Val McDermid (ITV3 Crime Thriller Awards) Interview

Running up to the glittering ITV3 Crime Thriller Awards will be six weeks of the greatest of crime dramas. Each week will begin with a specially commissioned documentary profiling the six best crime writers working today. The six authors who have been chosen are Colin Dexter, Ian Rankin, PD James, Lynda La Plante, Val McDermid and Ruth Rendell. Viewers of ITV3 will then be able to vote between these authors to select the author who will win the first ITV3 Award for Classic TV Crime Drama.


"I was absolutely delighted to be nominated for the Crime Thriller Awards, when you look at the quality of the shortlist I think anyone would be proud to be featured on it. Everybody on that list is someone whose work I have been familiar with and enjoyed for a very long time. Of all the writers, I would say the ones that have most had an influence or an impact on my own work would be… I would say Lynda La Plante’s Jane Tennison was a big influence on me in terms of the creation of a strong female lead character. I’d also say Ruth Rendell has been a huge influence on me as well, mostly for the Barbara Vine novels, but also because she writes many different styles of books. I think she has blazed a trail there that the rest of us have followed.

I suppose I feel that personally I write right across the genre; so I write dark psychological thrillers, novels about the impact that the past has on the present and the way that the past casts a long shadow, private eye novels. I also write what are essentially radical lesbian feminist cosies. So whatever your taste in crime fiction you can probably find something that you are going to enjoy in my work. My new book is a standalone novel, but is set in the present day, but it moves back in time to 1984 and ’85 during the miners’ strikes. It’s set in Fife where I grew up and it is about a couple of cold cases that intersect in an unexpected way.

I think crime thrillers are so popular because increasingly we live in a fragmented world in which we are much more geographically and economically mobile. We don’t necessarily live close to our families anymore so we don’t have that sense of belonging to a tight unit. So when we read stories in the press and see things on the TV about scary things happening out there we can often feel quite isolated and vulnerable. One of the most important things about a crime novel, amongst the many things it does accomplish, it that it gives you a sense of comfort.
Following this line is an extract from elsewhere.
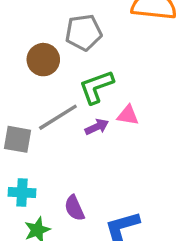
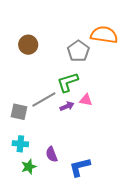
gray pentagon: (84, 32) -> (78, 51), moved, turned -30
brown circle: (43, 60) -> (28, 45), moved

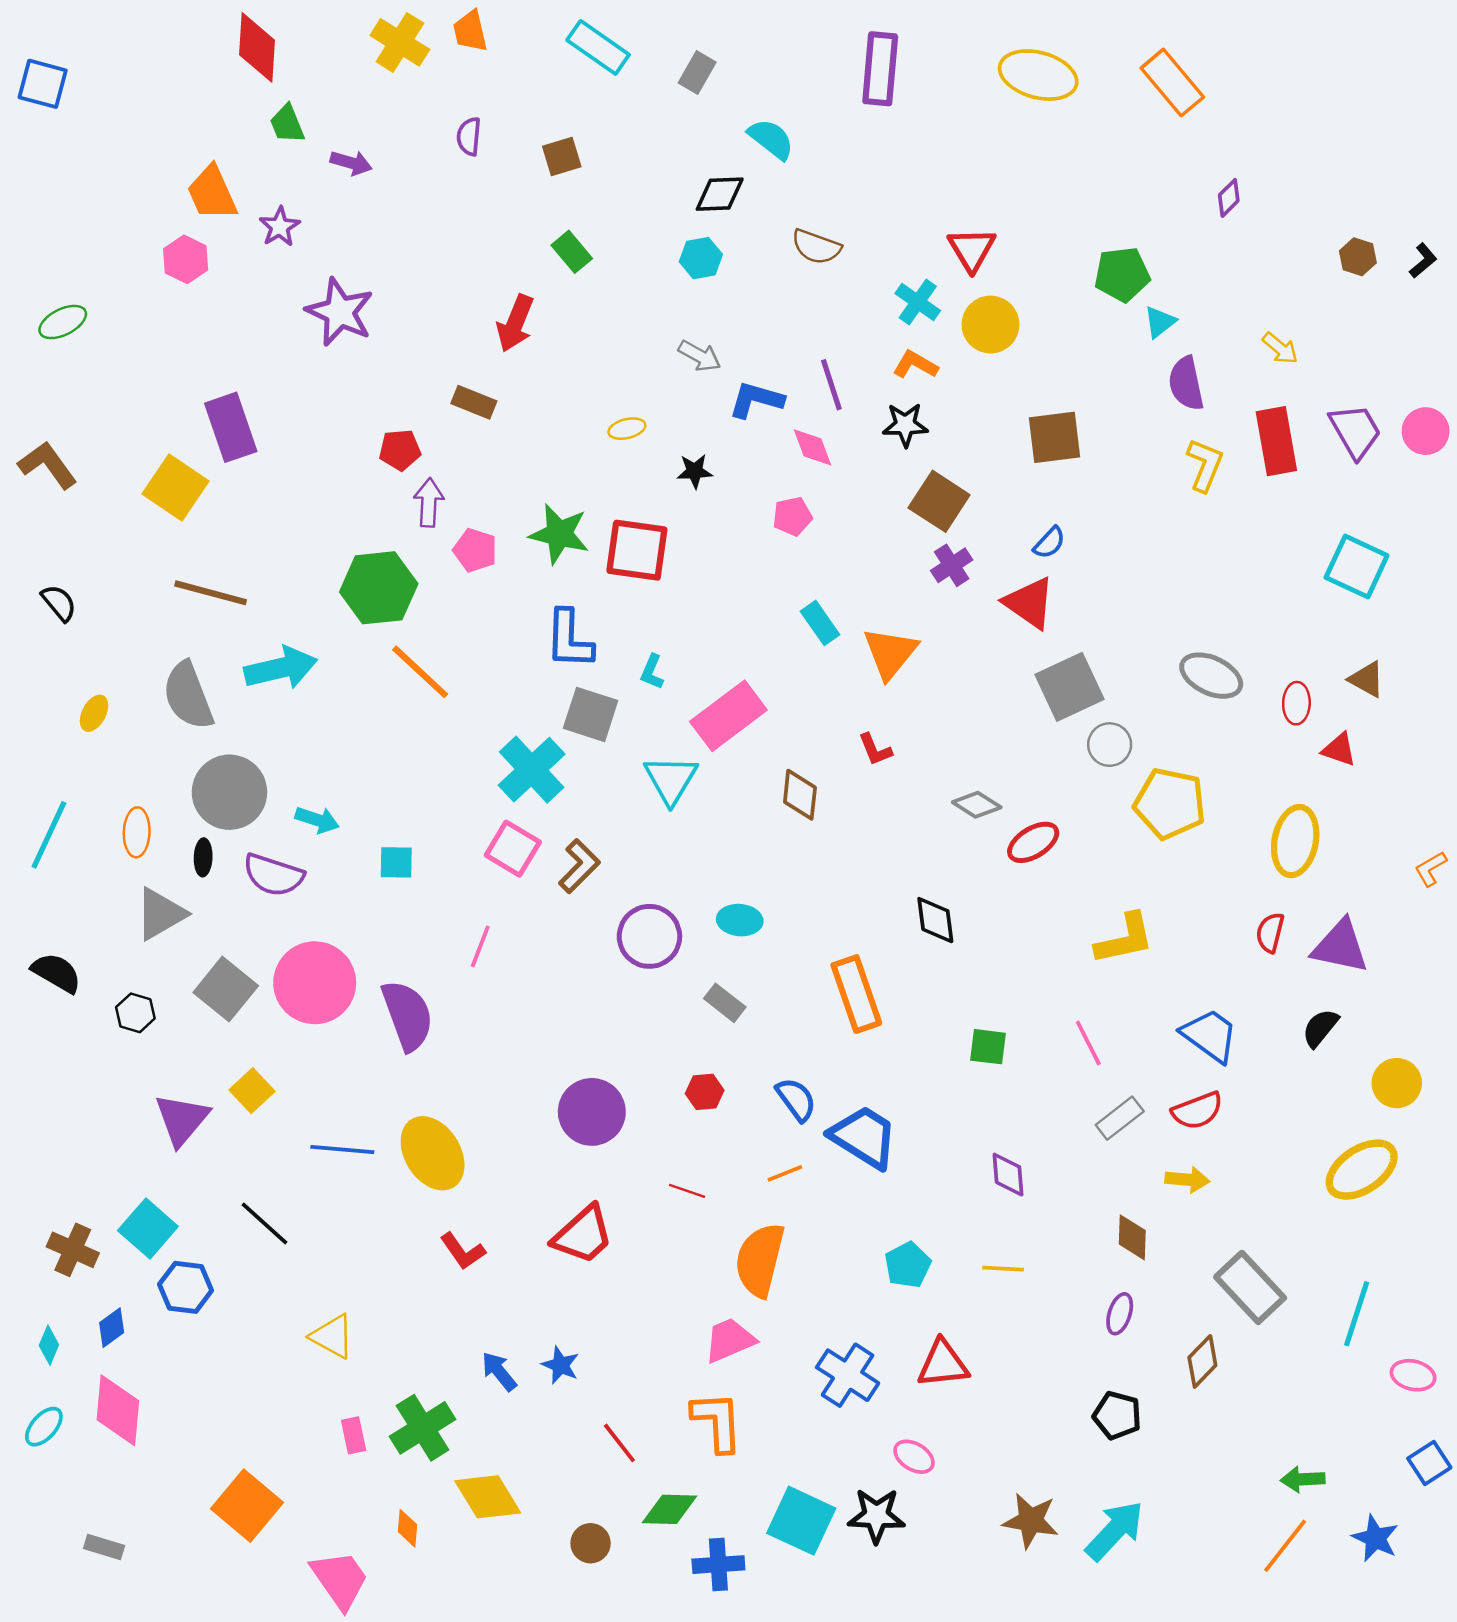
It’s a safe place to be scared if you like. It’s a place where we can put our fears and our worries and actually come out the end of it, although terrible things have happened, and know that there is a Tony Hill or an Inspector Wexford there to put it right. I think people also like the crime novel because it challenges them - it challenges them intellectually and they can try to get to the solution or try to figure out where a book is going to go ahead of the writer. That’s always a fun thing to do.

To be perfectly honest, whatever happens out there in the wild is far, far worse than anything that myself or my colleagues come up with. I think if it is out there we ought to be able to deal with it. We ought to be able to go there and look at it as a society and figure out what our reactions to this are. I’ve never seen any benefit in hiding your head in the sand from what happens in the real world. Drama is a very good way to explore these sorts of issues because in drama you can say the things you couldn’t otherwise say and think the unthinkable where you perhaps can’t where there are real life cases involved. The case in point was with the last series of Wire in the Blood, where we had a case involving a missing child and there was a lot of discussion as to whether we should be doing that in the wake of the Madeline McCann case. But I think having a drama about that allows you to explore the issues in a way which you can’t explore something that is happening as a live case at the time because of people’s sensibilities around that, and also because you might, unwittingly, be causing more grief and pain to the people involved."